• _PAGE TEXT_

^^^^^^^^

I couldn't help but remark on this. I posted the following comment 418 days ago. I am sure this is a case of simultaneous ideation.
3 points by louprado 418 days ago | parent [-] | on: Life in Technicolor – One month wearing color blin...
While many of us are not "color-blind", we are all color challenged. This is because we only have three cone-types, assuming you aren't a tetrachromat.
I had a thought experiment: Suppose you breakup visible light into six bands. You then create two filters based on these bands. One filter would pass only bands 1, 3, and 5. The other filter would pass bands 2, 4, and 6.
Now suppose you put one filter over your left eye and the other filter over your right. Over time, could you learn to see the world in hexachromatic color ?
By the way, that's exactly how the Dolby 3D system works. You could try this out just with their standard glasses. Maybe you would have to create custom ones with more pronounced frequency differences, though. https://en.wikipedia.org/wiki/Dolby_3D
I am colourblind even by mainstream standards (protanomalous) and years ago in art school I was briefly experimenting with showing the left and right eye steroscopic images and film that were calibrated to different colour temperatures. At least for that effect, I did not notice a significant difference.
Of course, colour temperature is very different from truly splitting spectral bands. Should have thought of that!
I wonder if wearing those glasses out and about would give you the kind of enhanced vision described in this article.
All the 3D cinemas I've ever been to use RealD, which uses circular polarity, rather than colour to separate the images for the 2 eyes, so I've never experienced the Dolby glasses
the article's about 2011...
so when is the product actually coming out?
I'm not blind (maybe yet?) but I'd like to have them for some local blind ppl...
As long as you're using 2 filters, you're only adding one dimension to the distinction, so it would remain tetrachromatic. You would be able to distinguish more metamers than the configuration in the article (hence having more utility, probably), but ultimately you're still only gaining the "channel" of your binocular discrepancy as a virtual photopigment.
I'm not sure I follow your argument here... it seems to me that you would be getting three independent signals on each eye, thus the perception would be effectively a 6-dimensional color space.

^^^^^^^^

• _DATA SEGMENT_
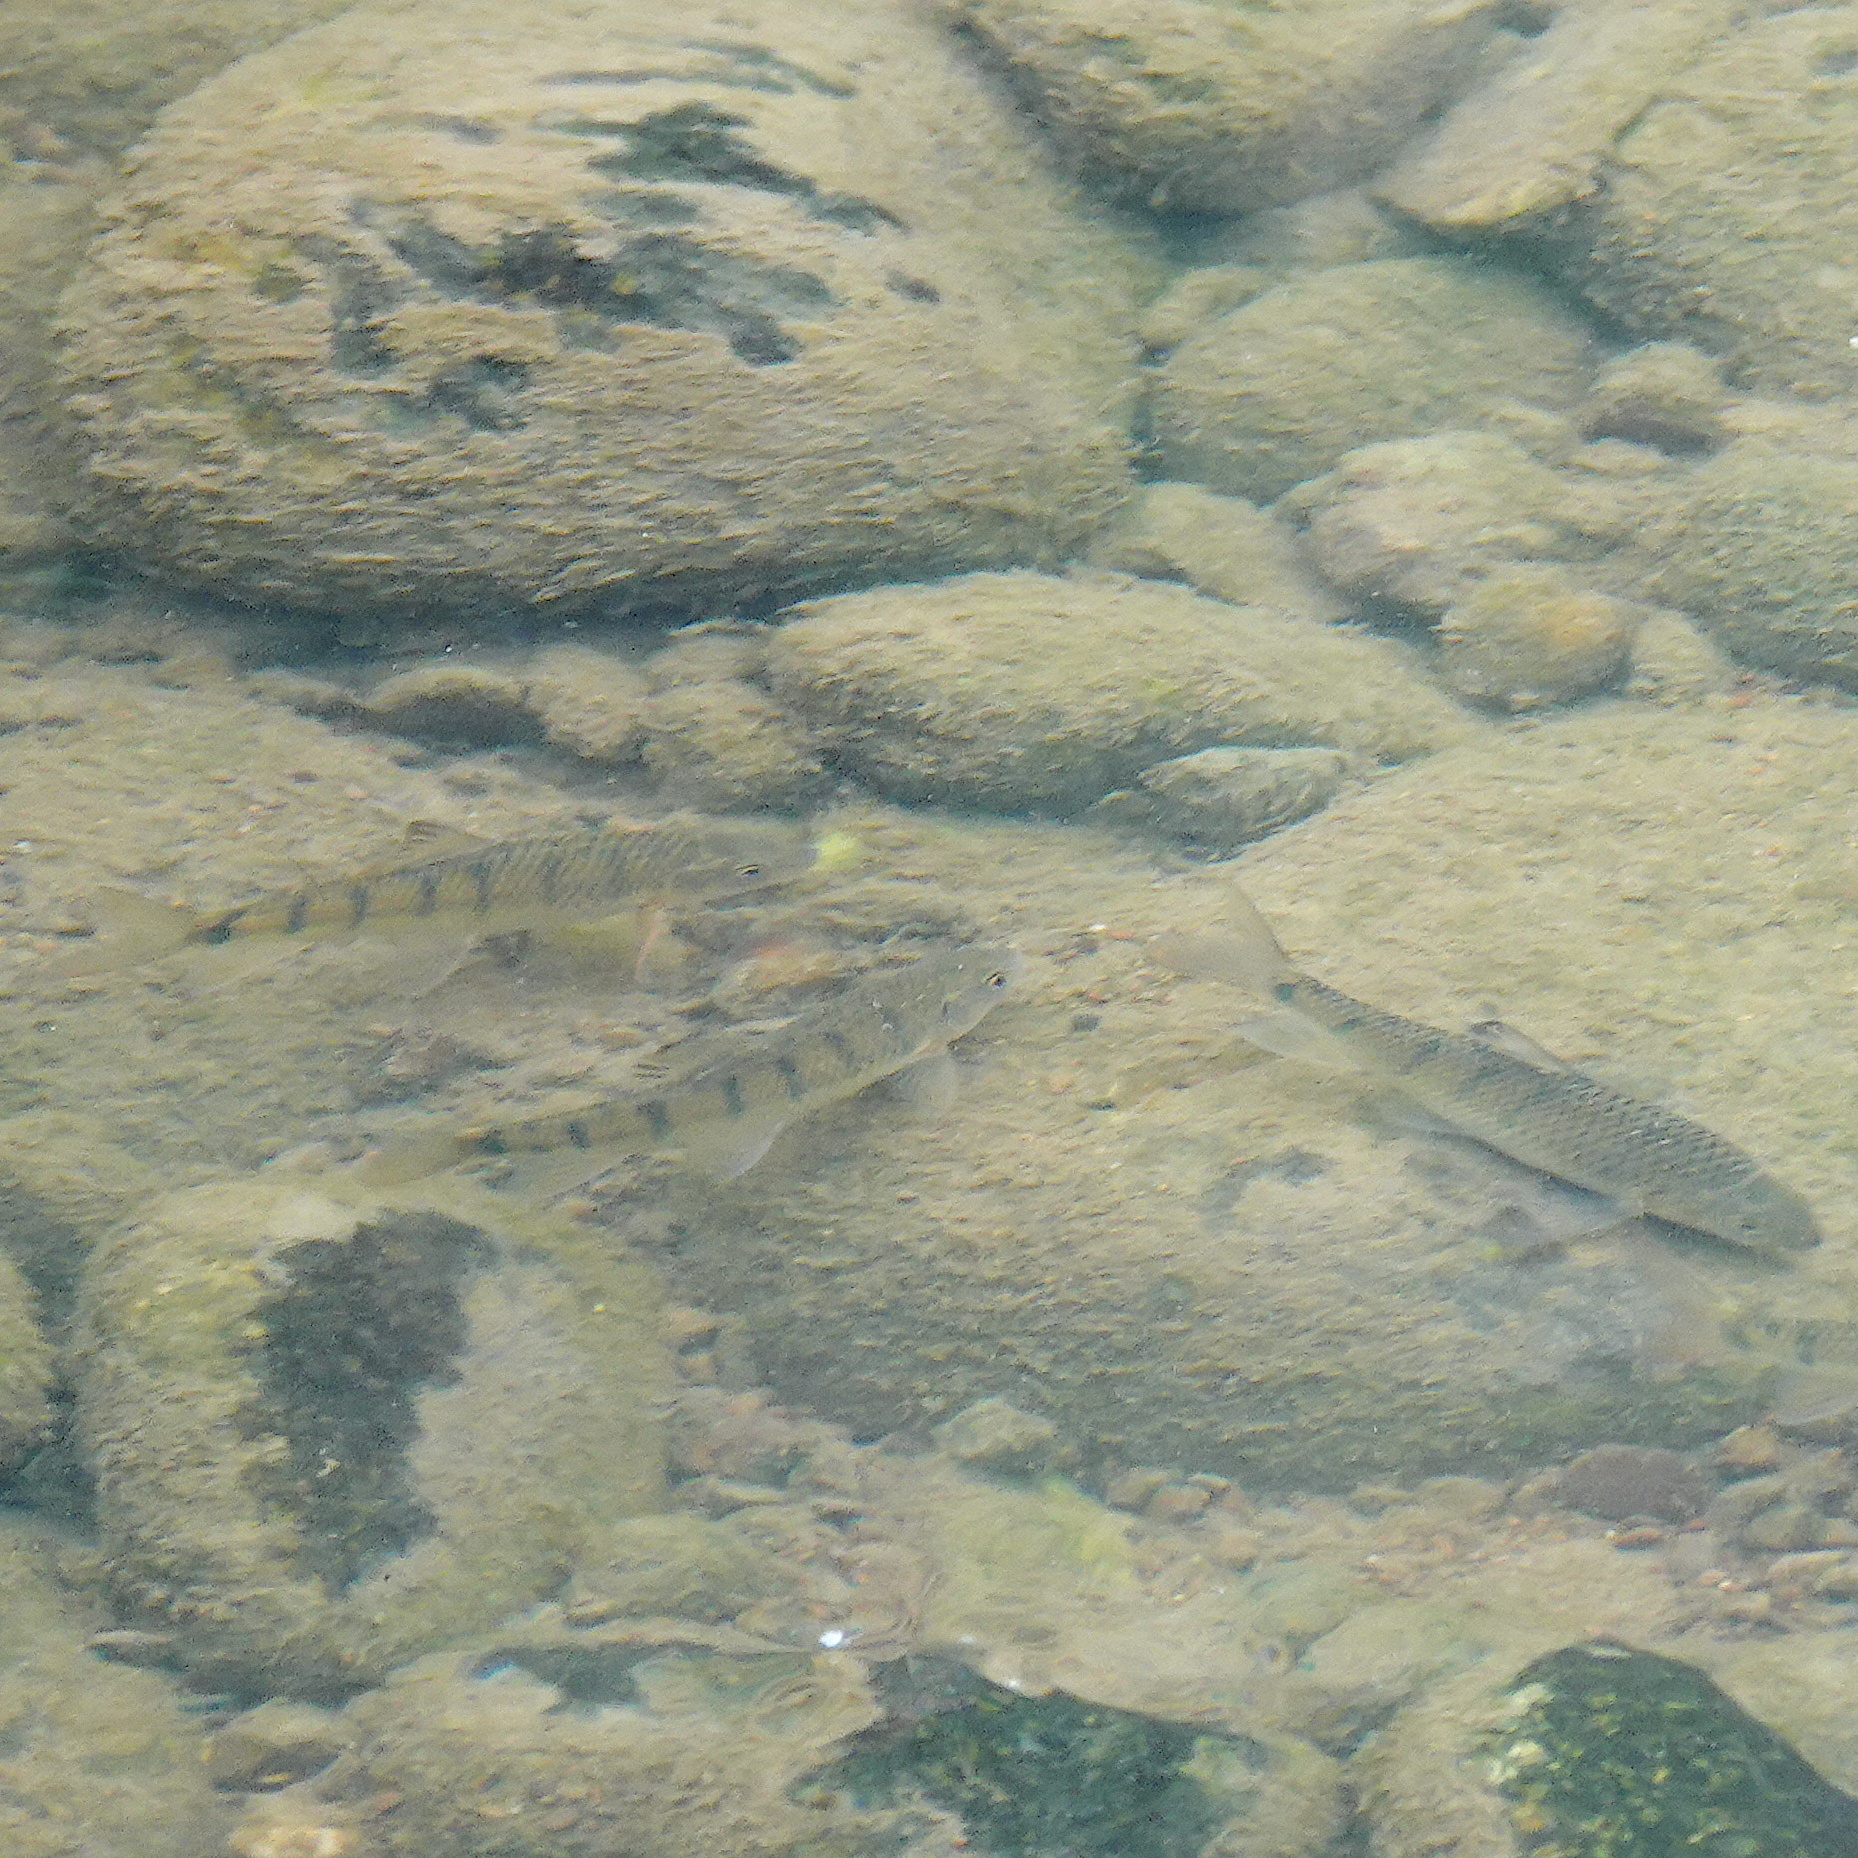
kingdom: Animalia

^^^^^^^^

• _OBJECTIVES_
**a)** In the color-filter discussion, why does one commenter say that wearing two different filters would leave vision tetrachromatic rather than hexachromatic? Answer in one to three sentences.
**b)** Answer these questions from the color-filter discussion:
(i) In the thought experiment, which bands does each of the two filters pass?
(ii) What does RealD use, instead of color, to separate the images for the two eyes?
(iii) What kind of colorblindness does the commenter who experimented in art school report having?
**c)** Continue the color-filter discussion from its final comment.

• _TASK-BY-TASK RESULTS_
**a)** Two filters add only one more dimension to the distinction. The only thing gained is the discrepancy between the two eyes, which acts as a single extra "channel," like a virtual photopigment.

**b)**
(i) One filter passes bands 1, 3, and 5, and the other passes bands 2, 4, and 6.
(ii) Circular polarity.
(iii) Protanomalous.

**c)**
I guess it comes down to whether you think you can (immediately) process the "red delta", "blue delta", and "green delta" independently. I wasn't stating my assumption that I thought it would be nontrivial for your brain to identify more than the overall distance between the colors. I do agree there are technically 6 information channels; I just wasn't sure if a human could actually use it expediently.
That said, I think I've come around to the idea that we could see multiple signals. I could probably identify "right-brightness" & "left-brightness" as separate from "right-desaturation" & "left-desaturation". But can I also separate those from "right-CCW-hue-rotation"? Can I pair it with "right-greenness/blueness/redness" in a way that I am gaining a full independent channel of information? Maybe it's like 2.2 channels worth. :P
I guess I shouldn't speculate at all; it's easy to be misled in hypotheses about perception.
Isn't there some trick where you don't consume the usual type of vitamin A but instead only consume one of the other three types of vitamin A? The one that's slightly different and somehow you get night vision?
Actually I don't think it was night vision I think maybe it was to see UV light.
Maybe I only dreamed this not read about it I tend to do that sometimes.
On the other hand, the UK government actually hired people who had had cataract operations, and therefore no longer had a UV-filtering lens in their eyes and could see UV light. Their job was to watch the coastline just in case the Germans tried to signal to collaborators on land using UV light.
I already see in slightly two different colors in each eye. One is more of a blueish hue, the other more ruddy. I'm an artist and in color tests, I get the best marks. My friend who's a photographer also has the same condition and excellent color acuity. Anyone else experience this?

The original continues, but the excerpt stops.